Whilst Simulation 1 represented a situation somewhat similar to that which is faced by Massey, Colley and ODM in the current AFL season, it differed in at least one important aspect: it assumed a full all-play-all home-and-away season. In this year's draw only 198 of the 306 possible matchups (about 65%) are included.

To simulate truncated seasons of this type I selected, at random and without replacement, 198 games to include in each simulated season. Every such season will (probably) include a different subset of 198 games and I've made no attempt to ensure that in any single simulated season every team plays the same number of games as all other teams so, in this sense, the simulation is still somewhat unrealistic. Nonetheless, what it should provide is some quantification of the general impact on the efficacy of the Rating Systems when the season is truncated in a manner similar to that which we're witnessing this season.

Measured in terms of the median value of the Spearman Rank Correlation, the truncated season reduces the efficacy of Massey and ODM by about 5%, and Colley by almost 7%. That's quite a bit less than I was expecting.

Currently, as a way of adjusting ODM for the fact that some teams have met twice during the season and others have met only once, I've been taking the average of the results for the repeated matchups. The results of the simulations presented above suggest that this is a bad idea, since the ODM Average figures, which I calculated by using the averaging approach just described, are uniformly worse than the ODM Regular figures, which are based on ignoring the fact that teams have met one another a different number of times.

That result is slightly surprising to me, but the intuitive logic of it, I think, is that every result tells ODM something about the relative merits of the teams involved, and attenuating the observed game margins for some games prevents ODM from learning as much as it otherwise would.

Simulation 5 : Play only a random 198 of the 306 possible games, SD=26, HGA = 0

Mainly for completeness' sake, I also ran the truncated season scenario with a zero HGA.

The differences in the results of this simulation compared to the previous simulation are tiny, as they were when we compared Simulation 2 with Simulation 1.

Simulation 6 : Play only a random 198 of the 306 possible games, SD=15, HGA = 6

Lastly, I've reduced the standard deviation of game margins from 20 to 15 points, to estimate the effect of this in a truncated season.

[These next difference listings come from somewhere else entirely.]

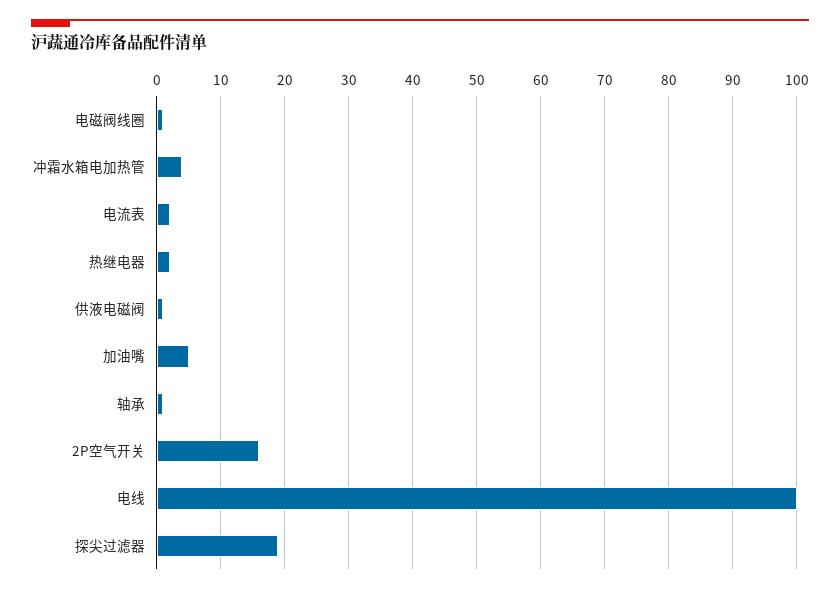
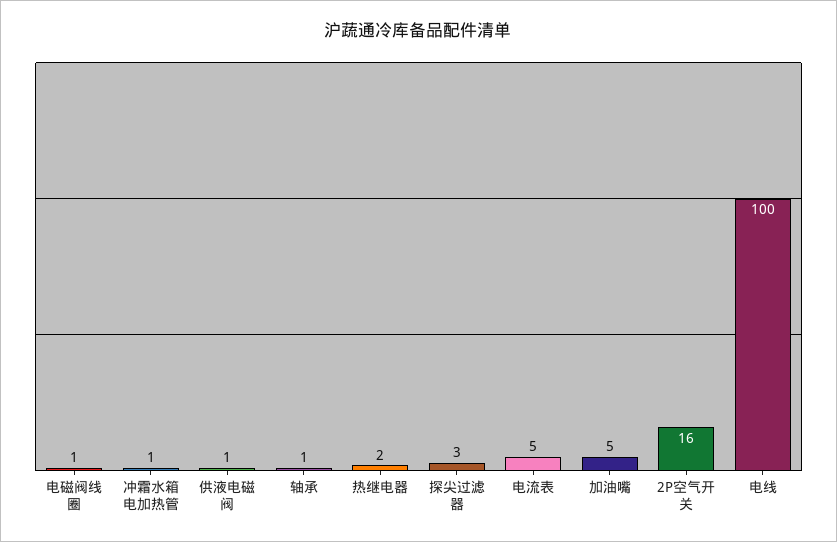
  {
    "电磁阀线圈": 1,
-   "冲霜水箱电加热管": 4,
+   "冲霜水箱电加热管": 1,
-   "电流表": 2,
+   "电流表": 5,
    "热继电器": 2,
    "供液电磁阀": 1,
    "加油嘴": 5,
    "轴承": 1,
    "2P空气开关": 16,
    "电线": 100,
-   "探尖过滤器": 19
+   "探尖过滤器": 3
  }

Here we find, at the median, an increase in the efficacy for Massey and ODM Regular relative to the simulations using a standard deviation of 26 points per game of about 10-11%, and for Colley of about 14%. These are larger effects than we saw in the simulations with untruncated seasons, suggesting that reduced volatility of game margins helps all Rating Systems more in truncated seasons than it does in untruncated seasons.

Conclusions

The practical conclusions I draw from these results (recognising that they might only apply to seasons with characteristics similar to those I've used for the simulations reported here) are that:

  • Massey and ODM are likely to produce team rankings closer to the "true" team rankings (in the sense I've defined "true") than will Colley, but all three Systems will generally produce rankings very similar to the "true" rankings in most seasons
  • The idea of averaging game results for repeated matchups is not recommended for ODM as it produces team rankings that are inferior to those produced using ODM without such averaging
  • All the Rating Systems considered here, and especially Colley, benefit from lower levels of volatility in game margins. This might, for example, make Colley better suited to lower-scoring sports and/or games where the victory margin has a smaller relative standard deviation. In an Australian context, Rugby League immediately springs to mind, and I'm currently in the process of collecting the data necessary to run Massey, Colley and ODM on NRL results.